With mother nature largely in control of the natural gas market, forecasting prices can be a real headache. Winter Henry Hub prices (November-March), for example, could average anywhere from $4 to $11.50, depending on whether temperatures are 13% warmer than normal or 12% colder than normal this winter, Energy and Environmental Analysis Inc. (EEA) said in its latest Monthly Gas Update. EEA’s best guess is an $8.48 winter average at the hub.

For the next storage injection season (April through October 2007), the price distribution at Henry based on the same temperature range is $4.00-12.00/MMBtu, and EEA’s base case prediction is $6.96. Similarly wide potential price ranges are seen for New York Citygate, Chicago and Southern California, EEA said.

“Weather is the single most important variable for gas prices in the short run,” EEA noted. “Weather drives heating load in the winter and power generation load in the summer. Adverse weather can disrupt gas supplies or knock out power load, while mild weather can create its own market uncertainty.”

The five-month winter price distributions are expected to be as follows: for eastern New York prices could be anywhere from $5.00 to $21.00/MMBtu, EEA said, with $10.25 being the base-case prediction; for Chicago the distribution is $4.50 to $11.50 with a base case of $8.69; and for Southern California the distribution is $4.00 to $9.50 with a base-case forecast of $7.67.

EEA also made the following predictions for the next seven-month injection season: eastern New York, $4.50-13.00 with a base case forecast of $7.59; Chicago, $4.00-12.00 with a base case forecast of $7.01; and Southern California, $4.00-12.00 with a base case of $6.82. EEA said it created its price distributions by running a model with actual weather from the last 73 years.

Barring significant hurricane activity affecting the Gulf of Mexico producing area for the rest of this hurricane season, EEA expects 2006 Henry Hub prices to average about $6.90 which would be $1.90 less than the 2005 Henry Hub price average of $8.80. The key factors leading to the lower prices this year have been the warmest January in 30 years, which led to a record working gas level in storage of 1.7 Tcf at the end of March, relatively strong storage injections this summer, returning production after repairs from last season’s hurricane damage (production should reach 52 Bcf/d by year’s end), and the absence of damaging hurricanes this season.

Despite the current bearish gas market scenario, EEA maintains that the underlying natural gas supply-demand balance is still “very tight.” First quarter gas demand in 2007 and 2008 is expected to rise about 10 Bcf/d over demand in the first quarter of this year when the weather was very mild. And despite the recent oil price decline, crude prices remain high at about $10/MMBtu. “Oil prices impact gas prices in two noticeable ways,” EEA said. “They affect the price at which gas-to-oil switching occurs in the power sector and they affect the price of LNG imports.”

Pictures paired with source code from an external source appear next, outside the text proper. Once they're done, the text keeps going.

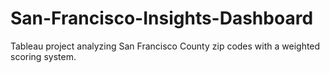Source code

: # San-Francisco-Insights-Dashboard
Tableau project analyzing San Francisco County zip codes with a weighted scoring system.
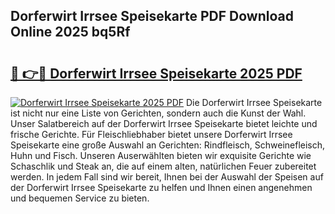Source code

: ## Dorferwirt Irrsee Speisekarte PDF Download Online 2025 bq5Rf

# <h2><a href="http://gc5zwl.nevu.top/?p=Dorferwirt+Irrsee+Speisekarte">🔗 👉🔴 Dorferwirt Irrsee Speisekarte 2025 PDF</a></h2>

[![Dorferwirt Irrsee Speisekarte 2025 PDF](https://i.imgur.com/dBaPXMq.png)](http://gc5zwl.nevu.top/?p=Dorferwirt+Irrsee+Speisekarte)
Die Dorferwirt Irrsee Speisekarte ist nicht nur eine Liste von Gerichten, sondern auch die Kunst der Wahl. Unser Salatbereich auf der Dorferwirt Irrsee Speisekarte bietet leichte und frische Gerichte. Für Fleischliebhaber bietet unsere Dorferwirt Irrsee Speisekarte eine große Auswahl an Gerichten: Rindfleisch, Schweinefleisch, Huhn und Fisch. Unseren Auserwählten bieten wir exquisite Gerichte wie Schaschlik und Steak an, die auf einem alten, natürlichen Feuer zubereitet werden. In jedem Fall sind wir bereit, Ihnen bei der Auswahl der Speisen auf der Dorferwirt Irrsee Speisekarte zu helfen und Ihnen einen angenehmen und bequemen Service zu bieten.

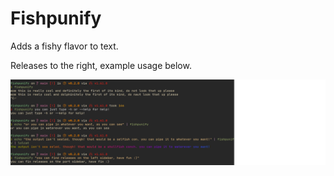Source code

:# Fishpunify

Adds a fishy flavor to text.

Releases to the right, example usage below.

![A screenshot showing the usage of fishpunify](example.png)
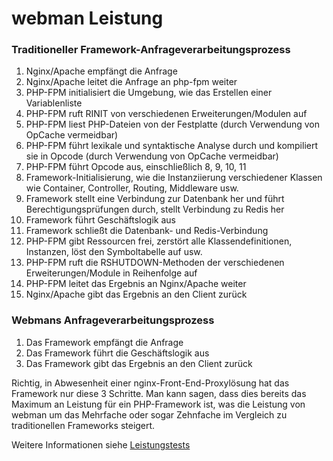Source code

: # webman Leistung

### Traditioneller Framework-Anfrageverarbeitungsprozess

1. Nginx/Apache empfängt die Anfrage
2. Nginx/Apache leitet die Anfrage an php-fpm weiter
3. PHP-FPM initialisiert die Umgebung, wie das Erstellen einer Variablenliste
4. PHP-FPM ruft RINIT von verschiedenen Erweiterungen/Modulen auf
5. PHP-FPM liest PHP-Dateien von der Festplatte (durch Verwendung von OpCache vermeidbar)
6. PHP-FPM führt lexikale und syntaktische Analyse durch und kompiliert sie in Opcode (durch Verwendung von OpCache vermeidbar)
7. PHP-FPM führt Opcode aus, einschließlich 8, 9, 10, 11
8. Framework-Initialisierung, wie die Instanziierung verschiedener Klassen wie Container, Controller, Routing, Middleware usw.
9. Framework stellt eine Verbindung zur Datenbank her und führt Berechtigungsprüfungen durch, stellt Verbindung zu Redis her
10. Framework führt Geschäftslogik aus
11. Framework schließt die Datenbank- und Redis-Verbindung
12. PHP-FPM gibt Ressourcen frei, zerstört alle Klassendefinitionen, Instanzen, löst den Symboltabelle auf usw.
13. PHP-FPM ruft die RSHUTDOWN-Methoden der verschiedenen Erweiterungen/Module in Reihenfolge auf
14. PHP-FPM leitet das Ergebnis an Nginx/Apache weiter
15. Nginx/Apache gibt das Ergebnis an den Client zurück

### Webmans Anfrageverarbeitungsprozess
1. Das Framework empfängt die Anfrage
2. Das Framework führt die Geschäftslogik aus
3. Das Framework gibt das Ergebnis an den Client zurück

Richtig, in Abwesenheit einer nginx-Front-End-Proxylösung hat das Framework nur diese 3 Schritte. Man kann sagen, dass dies bereits das Maximum an Leistung für ein PHP-Framework ist, was die Leistung von webman um das Mehrfache oder sogar Zehnfache im Vergleich zu traditionellen Frameworks steigert.

Weitere Informationen siehe [Leistungstests](benchmarks.md)
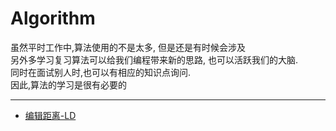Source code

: # Algorithm

虽然平时工作中,算法使用的不是太多, 但是还是有时候会涉及<br>
另外多学习复习算法可以给我们编程带来新的思路, 也可以活跃我们的大脑.<br>
同时在面试别人时,也可以有相应的知识点询问.<br>
因此,算法的学习是很有必要的

---
- [编辑距离-LD](%E7%BC%96%E8%BE%91%E8%B7%9D%E7%A6%BB-LD.md)
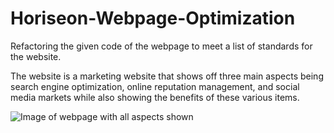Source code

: # Horiseon-Webpage-Optimization

Refactoring the given code of the webpage to meet a list of standards for the website.

The website is a marketing website that shows off three main aspects being search engine optimization, online reputation management, and social media markets while also showing the benefits of these various items.

![Image of webpage with all aspects shown](assets/ryan-hanks.github.io_Horiseon-Webpage-Optimization_.png)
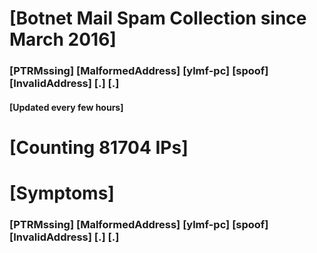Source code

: # [Botnet Mail Spam Collection since March 2016]
### [PTRMssing] [MalformedAddress] [ylmf-pc] [spoof] [InvalidAddress] [.] [.]
#### [Updated every few hours]

# [Counting 81704 IPs]

# [Symptoms] 
###   [PTRMssing] [MalformedAddress] [ylmf-pc] [spoof] [InvalidAddress] [.] [.]
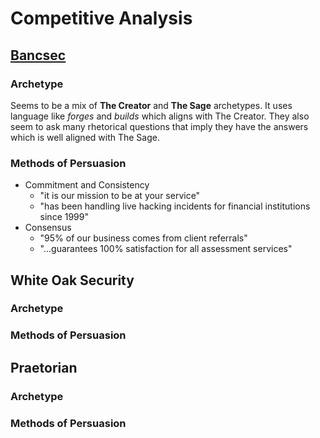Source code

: # Competitive Analysis
## [Bancsec](https://www.bancsec.com)
### Archetype
Seems to be a mix of **The Creator** and **The Sage** archetypes. It uses language like *forges* and *builds* which aligns with The Creator. They also seem to ask many rhetorical questions that imply they have the answers which is well aligned with The Sage.
### Methods of Persuasion
* Commitment and Consistency
    * "it is our mission to be at your service"
    * "has been handling live hacking incidents for financial institutions since 1999"
* Consensus
    * "95% of our business comes from client referrals"
    * "...guarantees 100% satisfaction for all assessment services"
## White Oak Security
### Archetype
### Methods of Persuasion
## Praetorian
### Archetype
### Methods of Persuasion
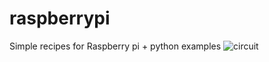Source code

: # raspberrypi

Simple recipes for Raspberry pi + python examples
![circuit](https://github.com/sreeramtkd/raspberrypi/assets/25638554/3bdb725d-f5e5-4ff9-8396-c858a8eceb71)

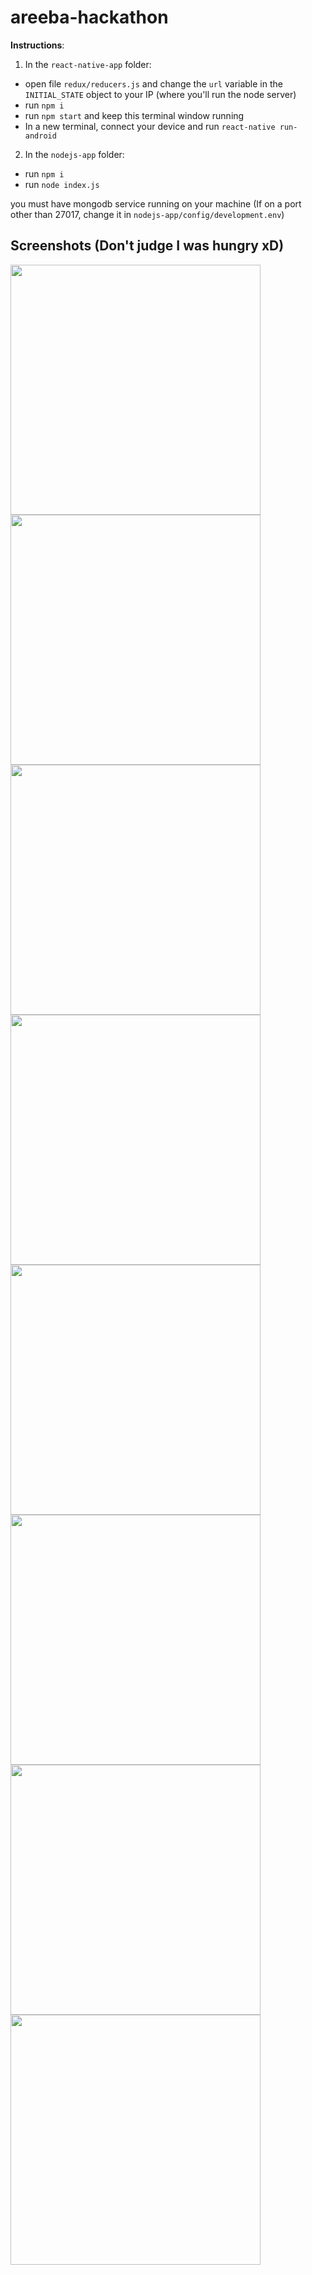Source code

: # areeba-hackathon

**Instructions**:

1) In the `react-native-app` folder:
  - open file `redux/reducers.js` and change the `url` variable in the `INITIAL_STATE` object to your IP (where you'll run the node server)
  - run `npm i`
  - run `npm start` and keep this terminal window running
  - In a new terminal, connect your device and run `react-native run-android`

2) In the `nodejs-app` folder:
  - run `npm i`
  - run `node index.js`

you must have mongodb service running on your machine (If on a port other than 27017, change it in `nodejs-app/config/development.env`)

## Screenshots (Don't judge I was hungry xD)

<img src="https://imagebin.ca/5FezNbnWRUrZ/Screenshot_2020-03-15-00-02-35-624_com.areeba.jpg" width="400">
<img src="https://imagebin.ca/5FezSbWBHOQb/Screenshot_2020-03-15-00-02-26-231_com.areeba.jpg" width="400">
<img src="https://imagebin.ca/5Ff4qMhoNMDq/Screenshot_2020-03-15-01-07-21-281_com.areeba.jpg" width="400">
<img src="https://imagebin.ca/5FezIIihIyPR/Screenshot_2020-03-15-00-42-58-157_com.areeba.jpg" width="400">
<img src="hhttps://imagebin.ca/5FezDcMClnzd/Screenshot_2020-03-15-01-07-21-281_com.areeba.jpg" width="400">
<img src="https://imagebin.ca/5Fez7gZ31kmP/Screenshot_2020-03-15-02-17-14-080_com.areeba.jpg" width="400">
<img src="https://imagebin.ca/5Fez1kltHqMD/Screenshot_2020-03-15-03-09-15-313_com.areeba.jpg" width="400">
<img src="https://imagebin.ca/5FeyuZY4Km5Z/Screenshot_2020-03-15-03-09-34-509_com.areeba.jpg" width="400">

EEA expects LNG imports and domestic production to increase in the coming years, “but not by enough to offset increases in demand resulting from assumed normal weather.” LNG imports are expected to reach 2.1 Bcf/d and 2.5 Bcf/d in 2007 and 2008, respectively, versus 1.8 Bcf/d in 2006. U.S. gas production is expected to increase to 53.1 Bcf/d in 2007 and to 54.4 Bcf/d in 2008, versus 51.6 Bcf/d in 2006.